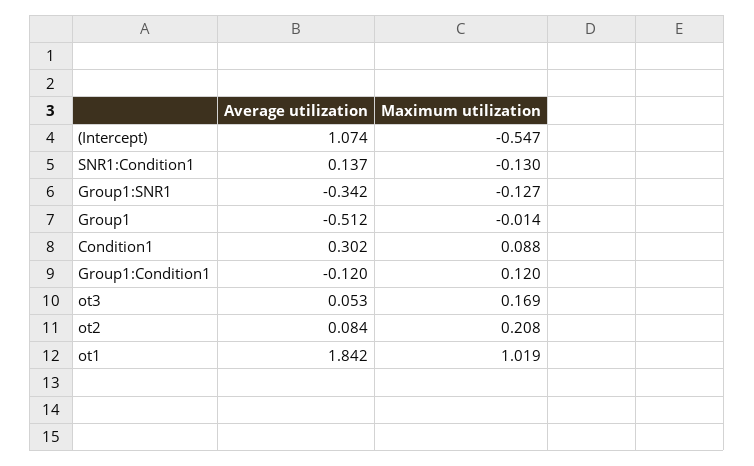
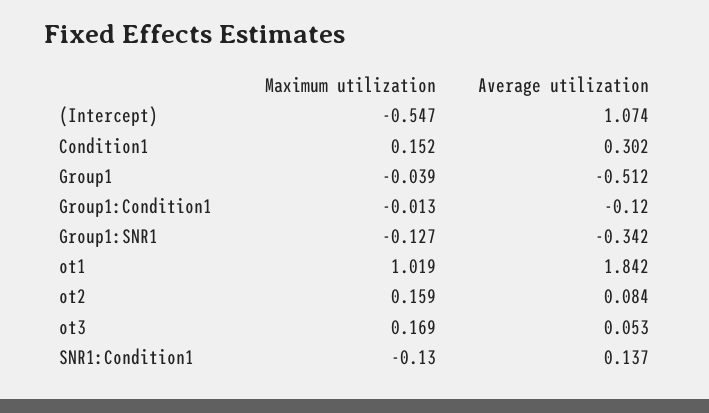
  {
    "Average utilization": {
      "(Intercept)": 1.074,
      "SNR1:Condition1": 0.137,
      "Group1:SNR1": -0.342,
      "Group1": -0.512,
      "Condition1": 0.302,
      "Group1:Condition1": -0.12,
      "ot3": 0.053,
      "ot2": 0.084,
      "ot1": 1.842
    },
    "Maximum utilization": {
      "(Intercept)": -0.547,
      "SNR1:Condition1": -0.13,
      "Group1:SNR1": -0.127,
-     "Group1": -0.014,
+     "Group1": -0.039,
-     "Condition1": 0.088,
+     "Condition1": 0.152,
-     "Group1:Condition1": 0.12,
+     "Group1:Condition1": -0.013,
      "ot3": 0.169,
-     "ot2": 0.208,
+     "ot2": 0.159,
      "ot1": 1.019
    }
  }

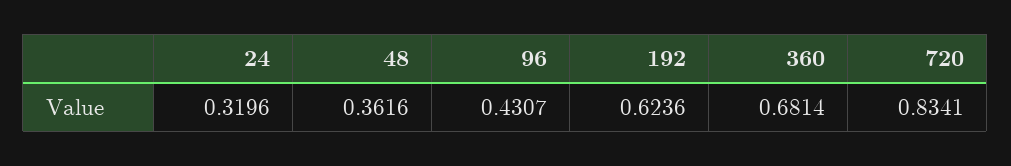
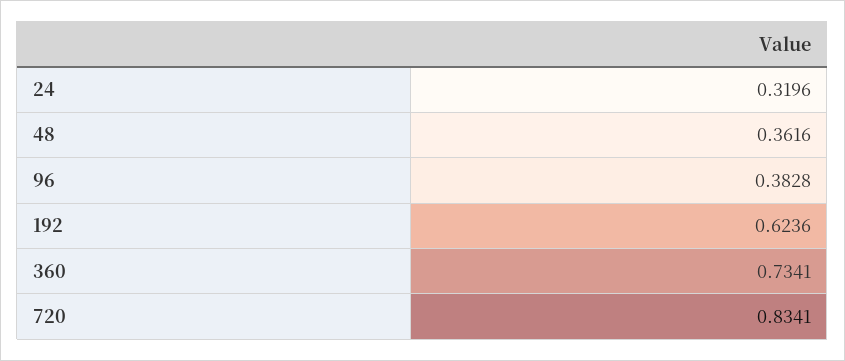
  {
    "24": 0.3196,
    "48": 0.3616,
-   "96": 0.4307,
+   "96": 0.3828,
    "192": 0.6236,
-   "360": 0.6814,
+   "360": 0.7341,
    "720": 0.8341
  }

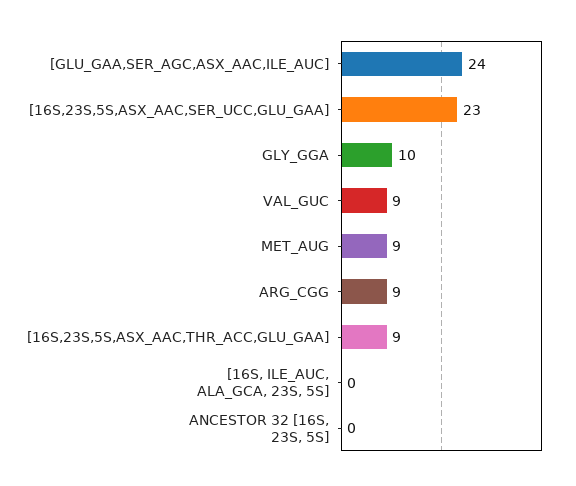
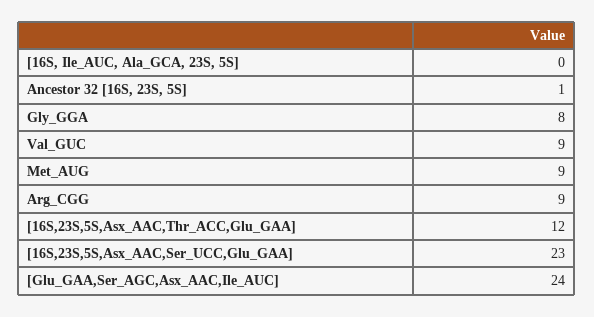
  {
    "[GLU_GAA,SER_AGC,ASX_AAC,ILE_AUC]": 24,
    "[16S,23S,5S,ASX_AAC,SER_UCC,GLU_GAA]": 23,
-   "GLY_GGA": 10,
+   "GLY_GGA": 8,
    "VAL_GUC": 9,
    "MET_AUG": 9,
    "ARG_CGG": 9,
-   "[16S,23S,5S,ASX_AAC,THR_ACC,GLU_GAA]": 9,
+   "[16S,23S,5S,ASX_AAC,THR_ACC,GLU_GAA]": 12,
    "[16S, ILE_AUC, ALA_GCA, 23S, 5S]": 0,
-   "ANCESTOR 32 [16S, 23S, 5S]": 0
+   "ANCESTOR 32 [16S, 23S, 5S]": 1
  }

# DESCRIPTION OF THE TASK
Would you restate the listing word for word and leave every picture out?

# TASK RESULT
  {
    "Average utilization": {
      "(Intercept)": 1.074,
      "SNR1:Condition1": 0.137,
      "Group1:SNR1": -0.342,
      "Group1": -0.512,
      "Condition1": 0.302,
      "Group1:Condition1": -0.12,
      "ot3": 0.053,
      "ot2": 0.084,
      "ot1": 1.842
    },
    "Maximum utilization": {
      "(Intercept)": -0.547,
      "SNR1:Condition1": -0.13,
      "Group1:SNR1": -0.127,
-     "Group1": -0.014,
+     "Group1": -0.039,
-     "Condition1": 0.088,
+     "Condition1": 0.152,
-     "Group1:Condition1": 0.12,
+     "Group1:Condition1": -0.013,
      "ot3": 0.169,
-     "ot2": 0.208,
+     "ot2": 0.159,
      "ot1": 1.019
    }
  }

  {
    "24": 0.3196,
    "48": 0.3616,
-   "96": 0.4307,
+   "96": 0.3828,
    "192": 0.6236,
-   "360": 0.6814,
+   "360": 0.7341,
    "720": 0.8341
  }

  {
    "[GLU_GAA,SER_AGC,ASX_AAC,ILE_AUC]": 24,
    "[16S,23S,5S,ASX_AAC,SER_UCC,GLU_GAA]": 23,
-   "GLY_GGA": 10,
+   "GLY_GGA": 8,
    "VAL_GUC": 9,
    "MET_AUG": 9,
    "ARG_CGG": 9,
-   "[16S,23S,5S,ASX_AAC,THR_ACC,GLU_GAA]": 9,
+   "[16S,23S,5S,ASX_AAC,THR_ACC,GLU_GAA]": 12,
    "[16S, ILE_AUC, ALA_GCA, 23S, 5S]": 0,
-   "ANCESTOR 32 [16S, 23S, 5S]": 0
+   "ANCESTOR 32 [16S, 23S, 5S]": 1
  }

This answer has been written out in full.